Document extract:
Reading Recovery In the United States: What Difference Does It
make to an Age Cohort?
E.H. Heibert. (1994). Educational Researcher, 23, 15-25.
Background
The purpose of the Hiebert study was to examine available data on
Reading Recovery's effectiveness in American contexts, specifically
as it influenced an age cohort. To do this, the author examined
three types of data on Reading Recovery:
- the longitudinal study in Columbus, Ohio
(DeFord, Pinnell, Lyons, & Place, 1990).
- the comparison study of early interventions
(Pinnell, Lyons, DeFord, Bryk, & Seltzer, 1994).
- Regional trainer center reports from The Ohio
State University, University of Illinois, and Texas Woman's University.
Conclusions and Recommendations
- A high percentage of Reading Recovery children
can read orally at least first-grade text at the end of Grade 1.
- Once a program is in place, there is
considerable fidelity in the results.
- Prominent elements of the Reading Recovery
program are identified as characteristics of successful beginning reading
instruction.
- Weekly training sessions give teachers an
unprecedented amount of guided observation of students.
- Data reviewed led the author to conclude that
the effects of Reading Recovery on an age cohort are unconvincing.
- When cost figures are calculated on the basis
of success levels of remaining students at Grade 4, the cost per successful student is
higher.
- The author recommended studies with more
comprehensive tasks that fully define the sample. She also called for exploration of
effects in low-income schools and with second-language learners. It
was further recommended that the
underlying principles of Reading Recovery should be explored with
consideration to applicability in
student-teacher contexts other than tutoring.
Comments
The author stated that data on many aspects of Reading Recovery
implementation are inaccessible or incomplete. She cited limitations
of existing data.
A response to Hiebert's review was published in the
Educational
Researcher (Pinnell, Lyons, & Jones, 1996, Volume 25, No. 7, pp.
23-25). Hiebert's response to the response was printed on pages
26-28 in the same issue.
This abstract appears in B.J. Askew, I.C. Fountas,
C.A. Lyons, G.S. Pinnell, & M.C. Schmitt (1998). Reading Recovery
Review: Understandings Outcomes & Implications, pp. 22-23. Columbus,
OH: Reading Recovery Council of North America.

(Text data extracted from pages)
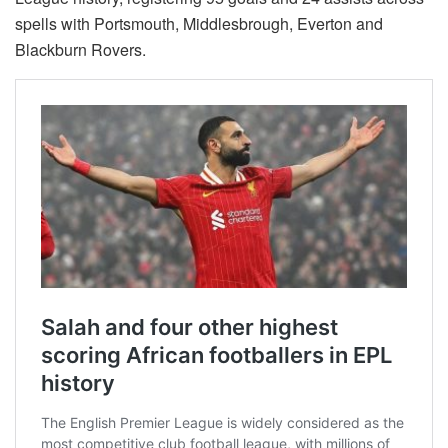
spells with Portsmouth, Middlesbrough, Everton and
Blackburn Rovers.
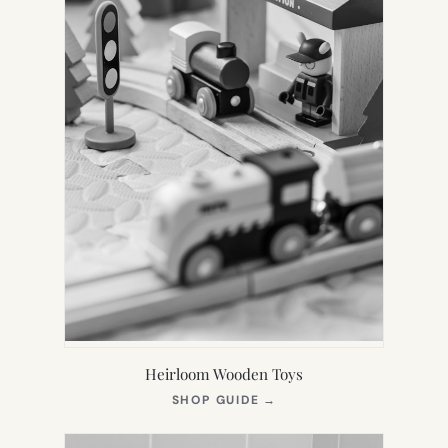
Heirloom Wooden Toys
(OPENS
SHOP GUIDE
→
IN
NEW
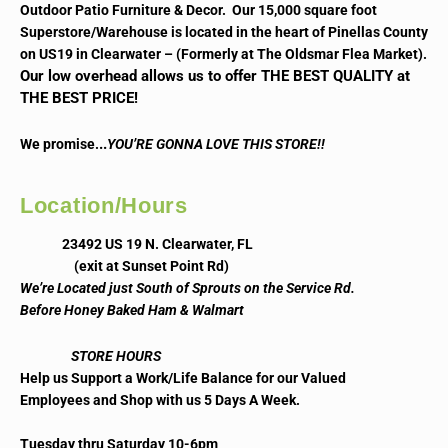
Outdoor Patio Furniture & Decor. Our 15,000 square foot
Superstore/Warehouse is located in the heart of Pinellas County
on US19 in Clearwater – (Formerly at The Oldsmar Flea Market).
Our low overhead allows us to offer THE BEST QUALITY at
THE BEST PRICE!
..
We promise.
YOU’RE GONNA LOVE THIS STORE!!
Location/Hours
23492 US 19 N. Clearwater, FL
(exit at Sunset Point Rd)
We’re Located just South of Sprouts on the Service Rd.
Before Honey Baked Ham & Walmart
STORE HOURS
Help us Support a Work/Life Balance for our Valued
Employees and Shop with us 5 Days A Week.
Tuesday thru Saturday 10-6pm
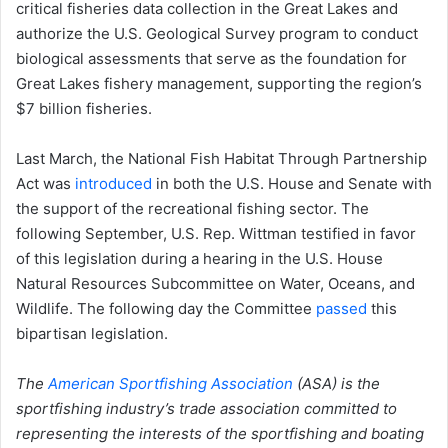
critical fisheries data collection in the Great Lakes and
authorize the U.S. Geological Survey program to conduct
biological assessments that serve as the foundation for
Great Lakes fishery management, supporting the region’s
$7 billion fisheries.
Last March, the National Fish Habitat Through Partnership
Act was
introd
uced
in both the U.S. House and Senate with
the support of the recreational fishing sector. The
following September, U.S. Rep. Wittman testified in favor
of this legislation during a hearing in the U.S. House
Natural Resources Subcommittee on Water, Oceans, and
Wildlife. The following day the Committee
passed
this
bipartisan legislation.
The
American Sportfishing Association
(ASA) is the
sportfishing industry’s trade association committed to
representing the interests of the sportfishing and boating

Exercise instructions:
1. In the Reading Recovery abstract, where was Hiebert's reply to the response printed?
2. Put every line of the records into a Markdown table with the columns Row and Line, numbering the rows and skipping blank lines. Leave the pictures out of the answer.

Activity answers:
1. On pages 26-28 of the same issue of Educational Researcher.

2.
| Row | Line |
|---|---|
| 1 | spells with Portsmouth, Middlesbrough, Everton and |
| 2 | Blackburn Rovers. |
| 3 | Heirloom Wooden Toys |
| 4 | (OPENS |
| 5 | SHOP GUIDE |
| 6 | → |
| 7 | IN |
| 8 | NEW |
| 9 | Outdoor Patio Furniture & Decor. Our 15,000 square foot |
| 10 | Superstore/Warehouse is located in the heart of Pinellas County |
| 11 | on US19 in Clearwater – (Formerly at The Oldsmar Flea Market). |
| 12 | Our low overhead allows us to offer THE BEST QUALITY at |
| 13 | THE BEST PRICE! |
| 14 | .. |
| 15 | We promise. |
| 16 | YOU’RE GONNA LOVE THIS STORE!! |
| 17 | Location/Hours |
| 18 | 23492 US 19 N. Clearwater, FL |
| 19 | (exit at Sunset Point Rd) |
| 20 | We’re Located just South of Sprouts on the Service Rd. |
| 21 | Before Honey Baked Ham & Walmart |
| 22 | STORE HOURS |
| 23 | Help us Support a Work/Life Balance for our Valued |
| 24 | Employees and Shop with us 5 Days A Week. |
| 25 | Tuesday thru Saturday 10-6pm |
| 26 | critical fisheries data collection in the Great Lakes and |
| 27 | authorize the U.S. Geological Survey program to conduct |
| 28 | biological assessments that serve as the foundation for |
| 29 | Great Lakes fishery management, supporting the region’s |
| 30 | $7 billion fisheries. |
| 31 | Last March, the National Fish Habitat Through Partnership |
| 32 | Act was |
| 33 | introd |
| 34 | uced |
| 35 | in both the U.S. House and Senate with |
| 36 | the support of the recreational fishing sector. The |
| 37 | following September, U.S. Rep. Wittman testified in favor |
| 38 | of this legislation during a hearing in the U.S. House |
| 39 | Natural Resources Subcommittee on Water, Oceans, and |
| 40 | Wildlife. The following day the Committee |
| 41 | passed |
| 42 | this |
| 43 | bipartisan legislation. |
| 44 | The |
| 45 | American Sportfishing Association |
| 46 | (ASA) is the |
| 47 | sportfishing industry’s trade association committed to |
| 48 | representing the interests of the sportfishing and boating |